Work item
Which lines in the data below contain the string "need"? Show each one.

[Records from a data source]

+-------+

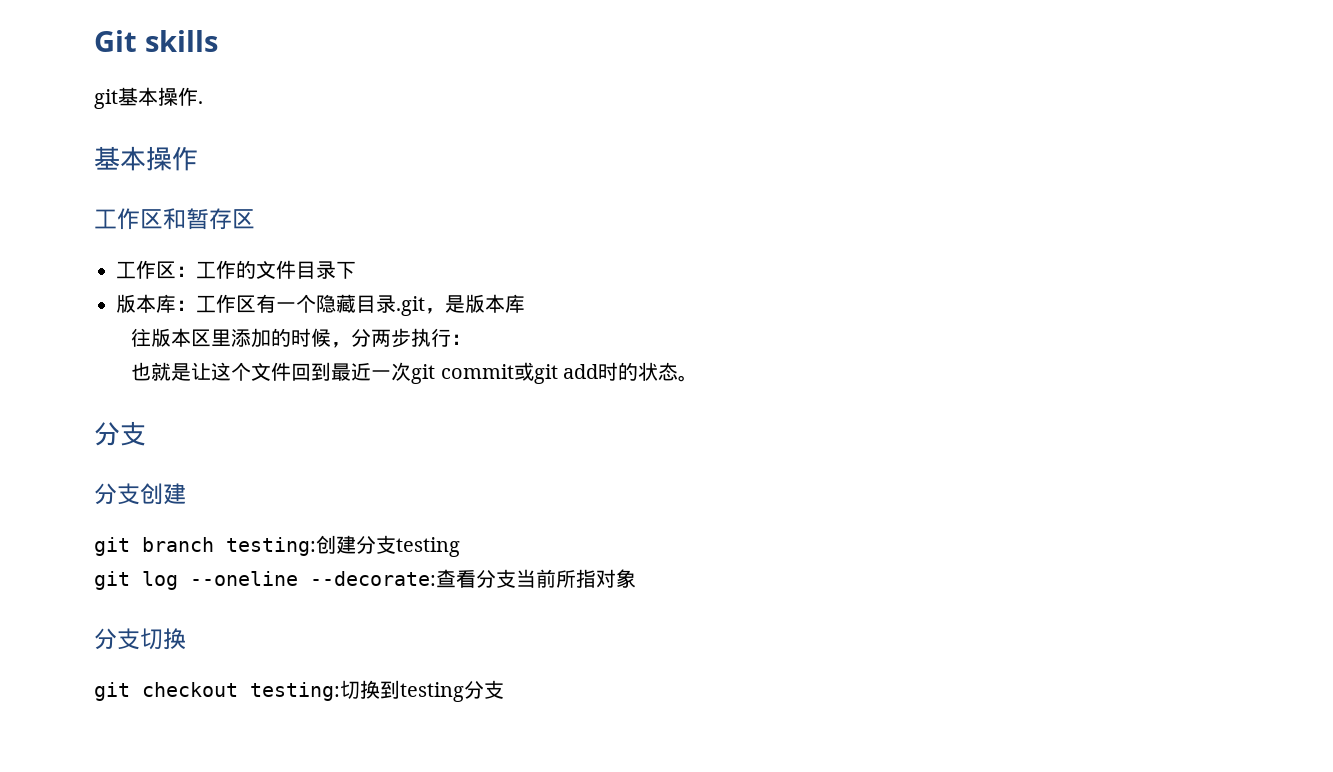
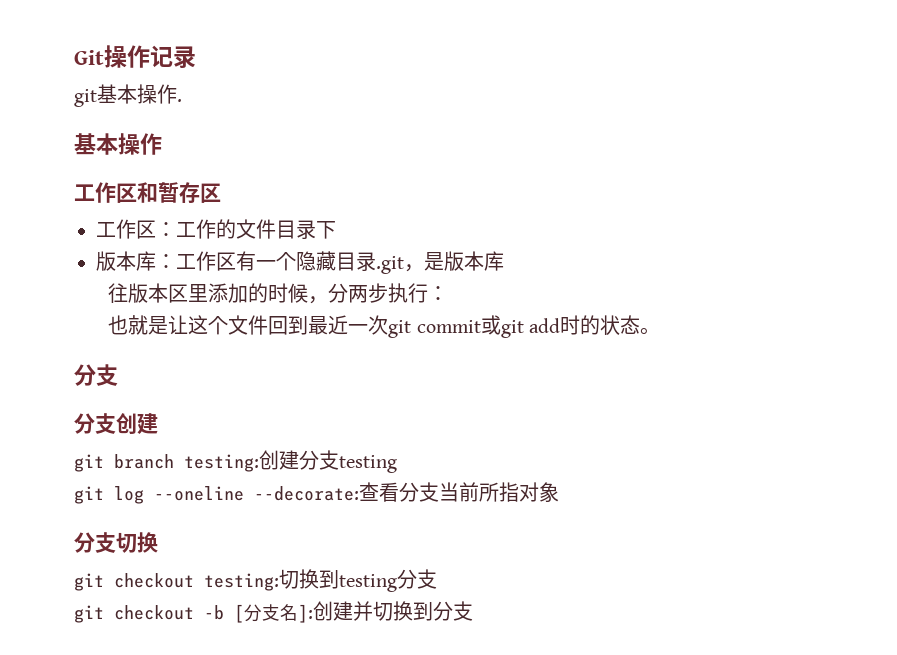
[145,30,218,52] skills -> [104,45,196,69] 操作记录
(504, 689) none -> [74,601,473,623] // git checkout -b [分支名]:创建并切换到分支

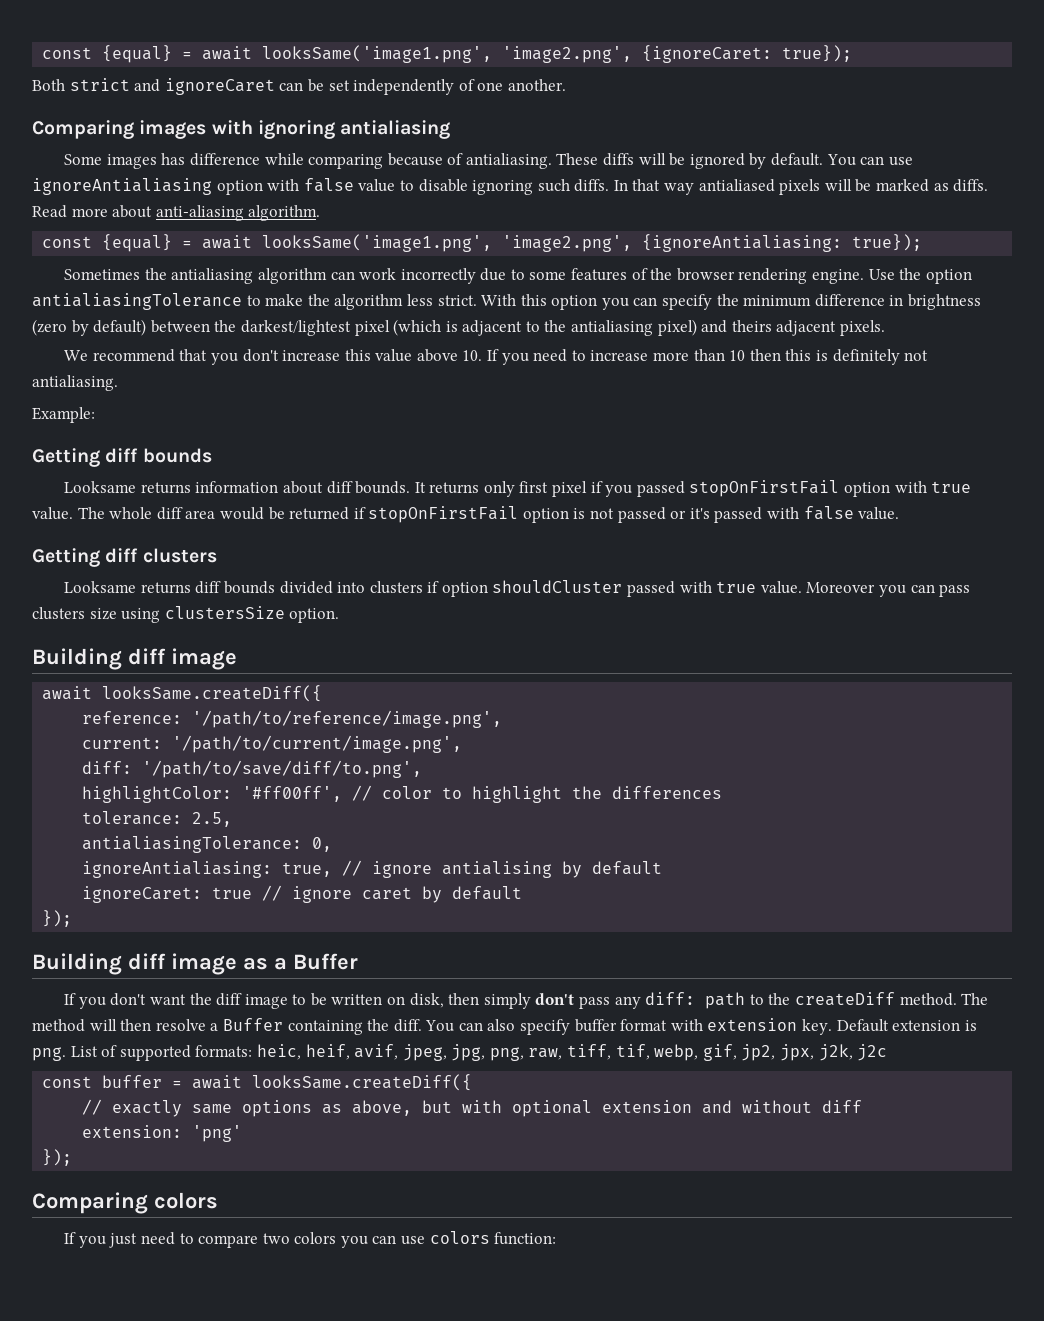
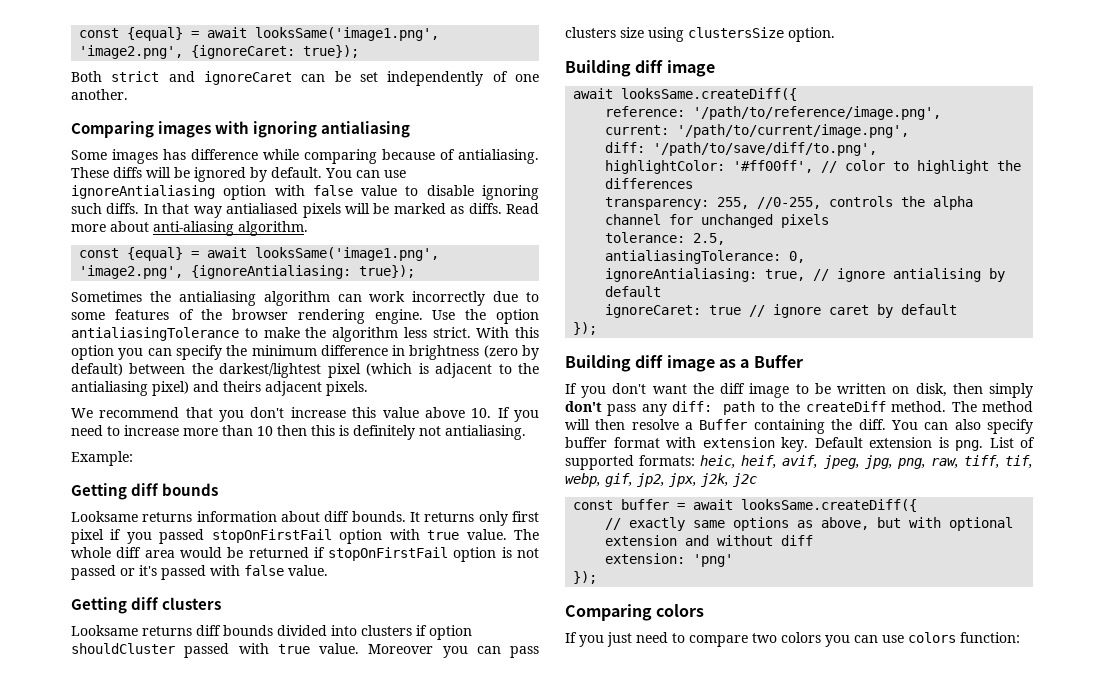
(723, 792) none -> [605,196,974,210] [605,214,830,228] // transparency: 255, //0-255, controls the alpha channel for unchanged pixels

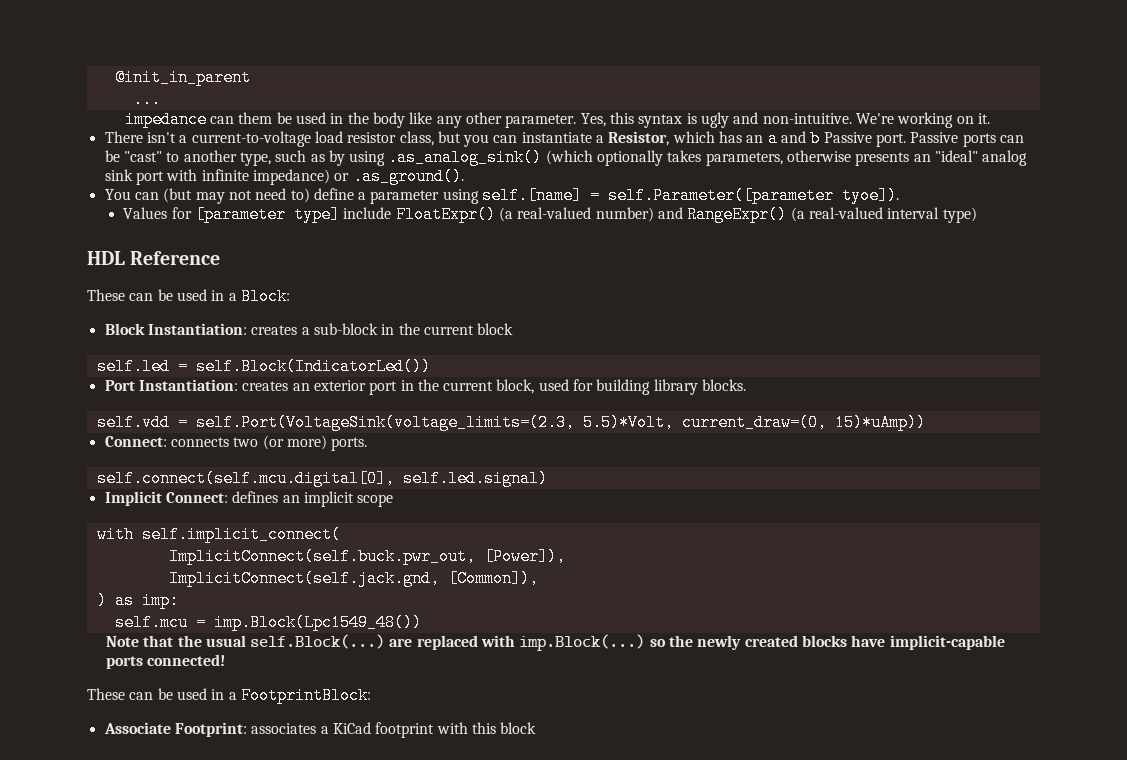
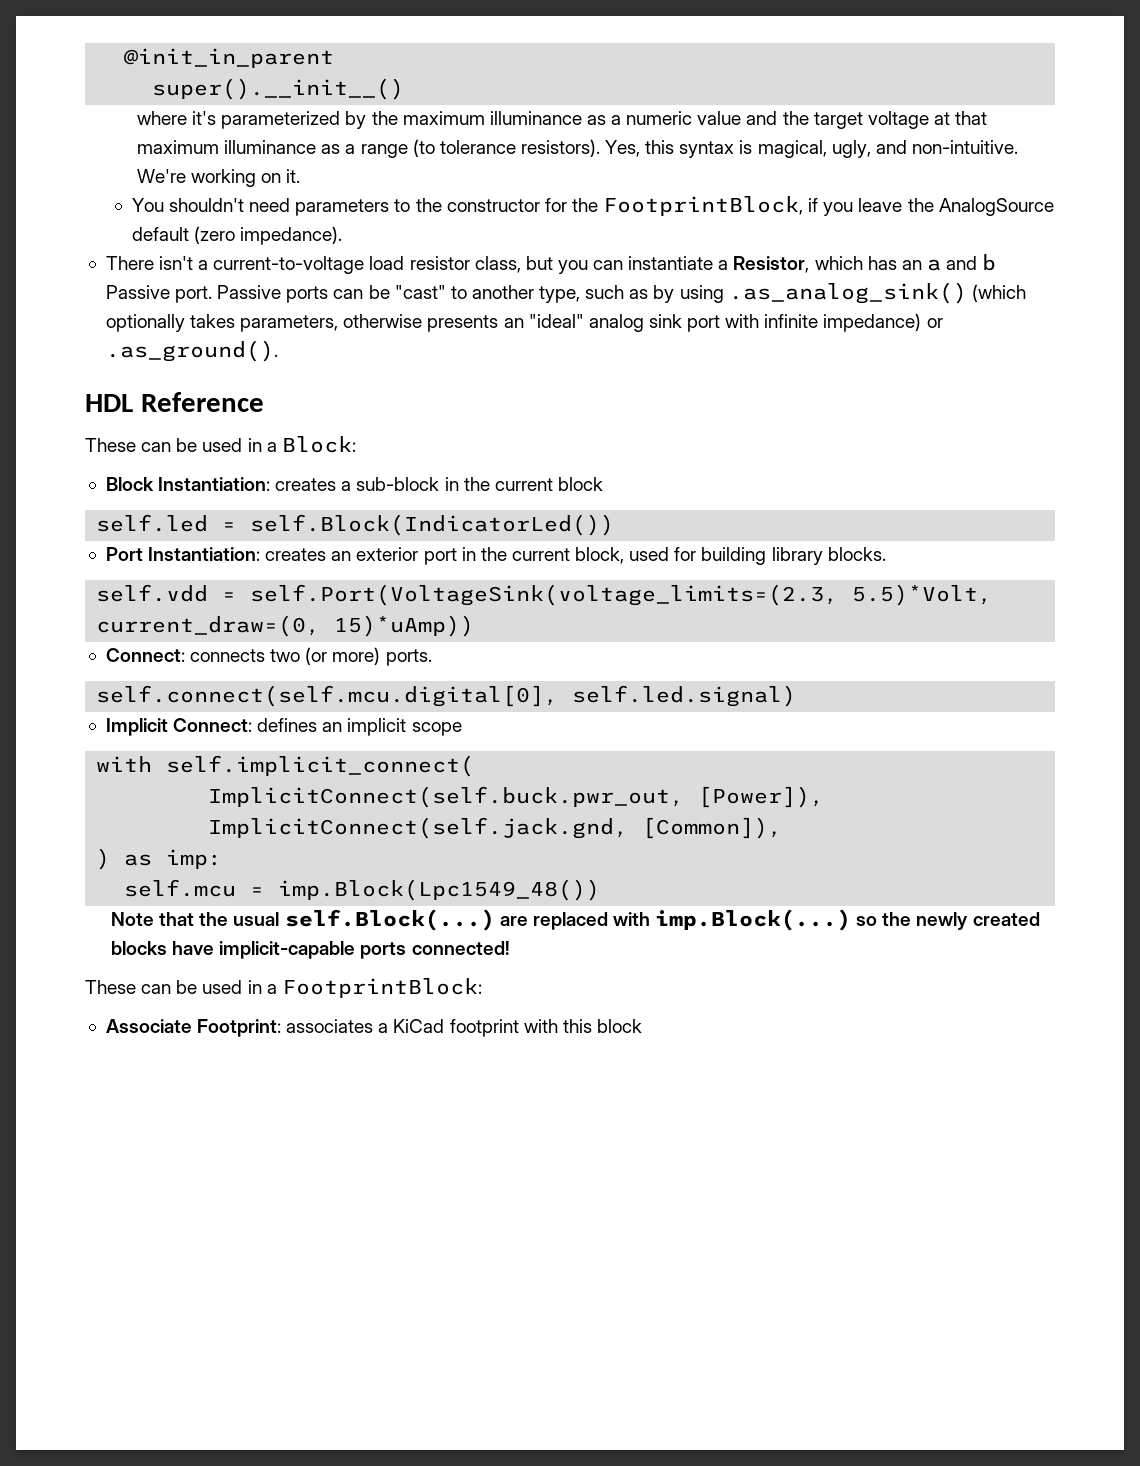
[132,91,161,108] [124,111,577,128] ... // impedance can them be used in the body like any other parameter. -> [152,78,405,100] [137,111,988,129] [137,139,600,158] super().__init__() // where it's parameterized by the maximum illuminance as a numeric value and the target voltage at that maximum illuminance as a range (to tolerance resistors).
[700,112,729,128] ugly -> [757,140,871,158] magical, ugly,
(990, 118) none -> [131,196,1054,216] [131,226,343,245] // You shouldn't need parameters to the constructor for the FootprintBlock, if you leave the AnalogSource default (zero impedance).
[104,187,900,204] [123,206,977,223] // You can (but may not need to) define a parameter using self.[name] = self.Parameter([parameter tyoe]). // Values for [parameter type] include FloatExpr() (a real-valued number) and RangeExpr() (a real-valued interval type) -> (278, 351) none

+-------+

Result of the exercise
(990, 118) none -> [131,196,1054,216] [131,226,343,245] // You shouldn't need parameters to the constructor for the FootprintBlock, if you leave the AnalogSource default (zero impedance).
[104,187,900,204] [123,206,977,223] // You can (but may not need to) define a parameter using self.[name] = self.Parameter([parameter tyoe]). // Values for [parameter type] include FloatExpr() (a real-valued number) and RangeExpr() (a real-valued interval type) -> (278, 351) none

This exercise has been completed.